» Study text:
American journalist (born 1954)

Ethan Bronner (born 1954) is Israel bureau chief and a senior editor for the Middle East at Bloomberg News, which he joined in 2015 following 17 years at The New York Times.

==Biography==
Bronner is a graduate of Wesleyan University's College of Letters and the Columbia University Graduate School of Journalism. He began his journalistic career at Reuters in 1980, reporting from London, Madrid, Brussels and Jerusalem. From 1985 until 1997, he worked for The Boston Globe. He started as a general assignment and urban affairs reporter. He went on to be the paper's Supreme Court and legal affairs correspondent in Washington, D.C. and then its Middle East correspondent, based in Jerusalem.

» Task 1:
List the cities that the Ethan Bronner text says he reported from during his time at Reuters.
» Task 2:
Extend the Ethan Bronner text, starting right after its final sentence.

» Record extracts:
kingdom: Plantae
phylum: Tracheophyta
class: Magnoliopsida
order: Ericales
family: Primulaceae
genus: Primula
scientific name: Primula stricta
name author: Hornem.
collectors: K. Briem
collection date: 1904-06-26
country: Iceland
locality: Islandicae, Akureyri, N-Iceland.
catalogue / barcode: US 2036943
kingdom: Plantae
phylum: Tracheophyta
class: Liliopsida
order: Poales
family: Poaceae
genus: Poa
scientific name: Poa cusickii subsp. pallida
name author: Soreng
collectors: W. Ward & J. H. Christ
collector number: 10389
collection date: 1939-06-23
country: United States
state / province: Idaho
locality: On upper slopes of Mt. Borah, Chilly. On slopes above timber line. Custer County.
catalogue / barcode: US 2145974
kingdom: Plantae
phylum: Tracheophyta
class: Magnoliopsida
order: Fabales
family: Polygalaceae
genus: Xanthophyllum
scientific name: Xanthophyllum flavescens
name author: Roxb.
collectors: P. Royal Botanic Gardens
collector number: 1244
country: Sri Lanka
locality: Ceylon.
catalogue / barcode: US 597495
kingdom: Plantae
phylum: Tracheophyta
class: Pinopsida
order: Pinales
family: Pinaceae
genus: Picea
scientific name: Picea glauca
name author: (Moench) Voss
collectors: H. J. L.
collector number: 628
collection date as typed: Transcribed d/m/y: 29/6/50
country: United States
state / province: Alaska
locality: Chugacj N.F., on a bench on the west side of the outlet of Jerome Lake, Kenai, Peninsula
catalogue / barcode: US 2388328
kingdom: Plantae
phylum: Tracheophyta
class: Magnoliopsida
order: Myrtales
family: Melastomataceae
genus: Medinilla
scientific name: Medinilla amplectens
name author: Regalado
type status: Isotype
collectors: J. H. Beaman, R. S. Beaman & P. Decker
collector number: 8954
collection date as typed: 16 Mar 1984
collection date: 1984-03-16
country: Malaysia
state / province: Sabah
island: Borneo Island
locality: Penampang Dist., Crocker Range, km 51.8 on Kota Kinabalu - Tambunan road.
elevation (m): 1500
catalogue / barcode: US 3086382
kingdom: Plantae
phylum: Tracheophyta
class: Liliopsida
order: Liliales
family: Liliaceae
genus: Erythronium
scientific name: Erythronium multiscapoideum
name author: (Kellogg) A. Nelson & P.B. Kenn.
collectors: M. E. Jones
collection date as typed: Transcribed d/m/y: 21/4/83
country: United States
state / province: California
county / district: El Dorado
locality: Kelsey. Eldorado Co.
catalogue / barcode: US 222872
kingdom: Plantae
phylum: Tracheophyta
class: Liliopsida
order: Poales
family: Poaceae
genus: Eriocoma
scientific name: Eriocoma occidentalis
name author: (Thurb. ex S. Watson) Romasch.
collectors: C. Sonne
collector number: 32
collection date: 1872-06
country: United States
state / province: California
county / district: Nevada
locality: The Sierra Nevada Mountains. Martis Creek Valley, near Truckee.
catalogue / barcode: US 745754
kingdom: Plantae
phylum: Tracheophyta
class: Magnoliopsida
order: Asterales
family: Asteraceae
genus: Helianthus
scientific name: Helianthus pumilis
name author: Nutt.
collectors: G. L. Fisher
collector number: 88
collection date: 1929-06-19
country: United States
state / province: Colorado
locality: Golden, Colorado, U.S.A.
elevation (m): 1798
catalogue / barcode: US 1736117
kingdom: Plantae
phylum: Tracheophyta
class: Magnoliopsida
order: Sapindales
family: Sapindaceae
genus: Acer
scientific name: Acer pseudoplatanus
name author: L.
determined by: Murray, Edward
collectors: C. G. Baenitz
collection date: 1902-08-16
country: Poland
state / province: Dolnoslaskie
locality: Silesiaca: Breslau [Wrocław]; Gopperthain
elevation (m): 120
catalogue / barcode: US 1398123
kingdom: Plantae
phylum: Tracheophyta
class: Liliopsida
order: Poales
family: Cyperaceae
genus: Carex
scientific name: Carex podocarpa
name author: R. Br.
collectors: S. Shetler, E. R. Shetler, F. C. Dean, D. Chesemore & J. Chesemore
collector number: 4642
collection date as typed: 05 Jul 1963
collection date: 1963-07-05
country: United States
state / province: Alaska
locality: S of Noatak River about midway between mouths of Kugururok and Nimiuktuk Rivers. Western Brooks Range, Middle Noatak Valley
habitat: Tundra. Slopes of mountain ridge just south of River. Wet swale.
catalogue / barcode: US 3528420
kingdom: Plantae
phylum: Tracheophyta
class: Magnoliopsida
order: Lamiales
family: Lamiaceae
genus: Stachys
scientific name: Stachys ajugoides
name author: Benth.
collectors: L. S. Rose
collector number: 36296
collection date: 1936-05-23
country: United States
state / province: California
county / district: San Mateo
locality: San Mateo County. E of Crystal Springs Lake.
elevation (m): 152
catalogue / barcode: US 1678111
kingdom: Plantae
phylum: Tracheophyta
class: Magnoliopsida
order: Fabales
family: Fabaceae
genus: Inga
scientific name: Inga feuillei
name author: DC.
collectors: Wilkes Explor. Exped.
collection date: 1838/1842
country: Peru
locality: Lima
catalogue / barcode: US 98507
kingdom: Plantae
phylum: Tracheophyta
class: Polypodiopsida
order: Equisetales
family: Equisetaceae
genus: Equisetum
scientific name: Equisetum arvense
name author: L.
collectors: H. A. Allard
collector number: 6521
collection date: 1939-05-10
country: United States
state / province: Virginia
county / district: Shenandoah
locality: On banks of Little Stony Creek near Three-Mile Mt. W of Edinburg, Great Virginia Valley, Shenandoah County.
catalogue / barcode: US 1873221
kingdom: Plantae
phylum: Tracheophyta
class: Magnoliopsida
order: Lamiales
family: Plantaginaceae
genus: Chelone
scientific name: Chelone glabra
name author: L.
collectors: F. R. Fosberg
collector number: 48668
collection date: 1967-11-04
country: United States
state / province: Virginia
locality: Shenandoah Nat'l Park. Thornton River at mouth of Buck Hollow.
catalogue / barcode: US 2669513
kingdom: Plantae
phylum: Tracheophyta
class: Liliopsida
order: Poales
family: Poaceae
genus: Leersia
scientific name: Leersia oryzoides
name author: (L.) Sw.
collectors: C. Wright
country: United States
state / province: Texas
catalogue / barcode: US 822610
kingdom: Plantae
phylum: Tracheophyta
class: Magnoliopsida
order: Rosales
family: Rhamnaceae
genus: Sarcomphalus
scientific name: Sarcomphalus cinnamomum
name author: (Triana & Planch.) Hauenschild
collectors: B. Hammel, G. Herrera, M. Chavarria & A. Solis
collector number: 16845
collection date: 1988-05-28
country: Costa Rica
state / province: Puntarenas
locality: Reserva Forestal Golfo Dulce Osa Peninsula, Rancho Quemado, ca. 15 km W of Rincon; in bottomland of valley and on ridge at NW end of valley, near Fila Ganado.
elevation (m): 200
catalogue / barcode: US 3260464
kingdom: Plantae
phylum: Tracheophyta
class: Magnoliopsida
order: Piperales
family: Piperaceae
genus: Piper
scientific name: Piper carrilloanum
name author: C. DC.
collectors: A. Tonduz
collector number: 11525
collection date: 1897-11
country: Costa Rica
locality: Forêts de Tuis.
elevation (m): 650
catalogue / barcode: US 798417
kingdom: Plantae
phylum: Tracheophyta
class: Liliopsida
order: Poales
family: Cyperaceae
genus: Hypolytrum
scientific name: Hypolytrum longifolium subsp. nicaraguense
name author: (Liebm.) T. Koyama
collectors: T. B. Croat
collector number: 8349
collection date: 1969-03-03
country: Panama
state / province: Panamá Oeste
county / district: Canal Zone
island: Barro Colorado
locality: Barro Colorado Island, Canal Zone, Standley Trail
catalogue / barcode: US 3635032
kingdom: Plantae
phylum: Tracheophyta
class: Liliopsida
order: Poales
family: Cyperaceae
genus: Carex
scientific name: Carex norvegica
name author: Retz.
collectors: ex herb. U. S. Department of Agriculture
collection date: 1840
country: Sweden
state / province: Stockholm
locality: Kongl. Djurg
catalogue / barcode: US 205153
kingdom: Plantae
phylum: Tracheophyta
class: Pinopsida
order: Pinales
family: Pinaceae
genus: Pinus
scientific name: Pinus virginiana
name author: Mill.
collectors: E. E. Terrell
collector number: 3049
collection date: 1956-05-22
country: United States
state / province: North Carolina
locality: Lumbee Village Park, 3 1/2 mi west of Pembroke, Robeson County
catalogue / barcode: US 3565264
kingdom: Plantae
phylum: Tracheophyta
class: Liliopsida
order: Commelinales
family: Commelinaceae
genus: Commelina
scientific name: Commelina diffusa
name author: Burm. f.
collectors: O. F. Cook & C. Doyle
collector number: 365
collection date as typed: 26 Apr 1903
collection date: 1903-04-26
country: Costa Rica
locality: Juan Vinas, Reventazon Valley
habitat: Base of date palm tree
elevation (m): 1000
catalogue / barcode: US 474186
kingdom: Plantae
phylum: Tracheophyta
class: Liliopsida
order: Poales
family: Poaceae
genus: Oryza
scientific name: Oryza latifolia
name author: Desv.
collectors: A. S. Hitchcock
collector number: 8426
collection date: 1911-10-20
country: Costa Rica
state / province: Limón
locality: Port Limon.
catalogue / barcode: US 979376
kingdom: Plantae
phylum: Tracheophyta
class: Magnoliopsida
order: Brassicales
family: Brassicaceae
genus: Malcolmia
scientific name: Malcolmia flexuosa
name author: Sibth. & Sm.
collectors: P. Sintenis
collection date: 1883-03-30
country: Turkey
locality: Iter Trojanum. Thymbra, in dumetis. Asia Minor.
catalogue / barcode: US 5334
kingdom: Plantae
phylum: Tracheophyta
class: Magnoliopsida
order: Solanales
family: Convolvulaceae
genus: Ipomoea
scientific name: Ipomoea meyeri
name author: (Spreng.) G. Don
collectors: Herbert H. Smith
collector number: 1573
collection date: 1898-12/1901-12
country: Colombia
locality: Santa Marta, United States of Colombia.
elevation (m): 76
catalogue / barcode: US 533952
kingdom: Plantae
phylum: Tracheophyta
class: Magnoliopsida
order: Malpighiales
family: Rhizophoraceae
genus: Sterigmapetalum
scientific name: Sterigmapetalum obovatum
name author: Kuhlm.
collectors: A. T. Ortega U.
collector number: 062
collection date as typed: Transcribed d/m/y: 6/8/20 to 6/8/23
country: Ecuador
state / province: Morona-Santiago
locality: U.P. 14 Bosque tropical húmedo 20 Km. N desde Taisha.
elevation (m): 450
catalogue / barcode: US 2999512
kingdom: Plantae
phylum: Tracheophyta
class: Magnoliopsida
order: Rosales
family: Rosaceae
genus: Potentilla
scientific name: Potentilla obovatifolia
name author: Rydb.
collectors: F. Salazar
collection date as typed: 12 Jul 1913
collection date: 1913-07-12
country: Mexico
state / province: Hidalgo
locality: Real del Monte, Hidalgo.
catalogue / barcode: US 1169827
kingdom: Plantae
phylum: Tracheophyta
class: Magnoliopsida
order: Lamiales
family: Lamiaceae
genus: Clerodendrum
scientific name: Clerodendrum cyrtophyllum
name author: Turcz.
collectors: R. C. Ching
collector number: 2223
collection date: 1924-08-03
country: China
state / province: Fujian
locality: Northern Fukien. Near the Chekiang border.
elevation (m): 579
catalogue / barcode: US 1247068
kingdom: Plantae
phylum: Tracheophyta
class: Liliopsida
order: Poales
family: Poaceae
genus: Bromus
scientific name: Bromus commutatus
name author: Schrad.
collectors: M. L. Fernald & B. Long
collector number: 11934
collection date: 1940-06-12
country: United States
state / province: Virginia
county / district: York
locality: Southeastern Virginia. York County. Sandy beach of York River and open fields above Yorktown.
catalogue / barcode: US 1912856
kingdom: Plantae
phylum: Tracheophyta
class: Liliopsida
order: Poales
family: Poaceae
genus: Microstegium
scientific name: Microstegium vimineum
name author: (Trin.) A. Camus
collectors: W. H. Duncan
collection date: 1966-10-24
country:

» Answer area 1:
London, Madrid, Brussels, Jerusalem

» Answer area 2:
He then accepted a position with The New York Times, where he was the newspaper's national education correspondent from 1997 to 1999 and education editor from 1999 to 2001. In 2001, he transferred to the paper's investigative unit which focused on the September 11 attacks. A series of articles on al Qaeda that Bronner helped edit during that time was awarded the 2001 Pulitzer Prize for explanatory journalism. He then served as assistant editorial page editor and in 2004, he became its deputy foreign editor. From 2008 to 2012 he was The Times Jerusalem bureau chief. He rotated out of Jerusalem in 2012 and spent a year as the NYTs national legal reporter, then became its deputy national editor. In 2015, he accepted a position as senior editor at Bloomberg News where he edits and writes investigative and analytic articles dealing mostly with international affairs. In March 2023, he became Israel bureau chief.

Bronner is the author of Battle for Justice: How the Bork Nomination Shook America (Norton, 1989), which was chosen by The New York Public Library as one of the 25 best books of 1989.

==Personal==
Bronner and his wife Naomi Kehati, an Israeli-born psychologist, live in Tel Aviv. They have two sons, Eli and Gabriel. One of his sons served in the Israel Defense Forces.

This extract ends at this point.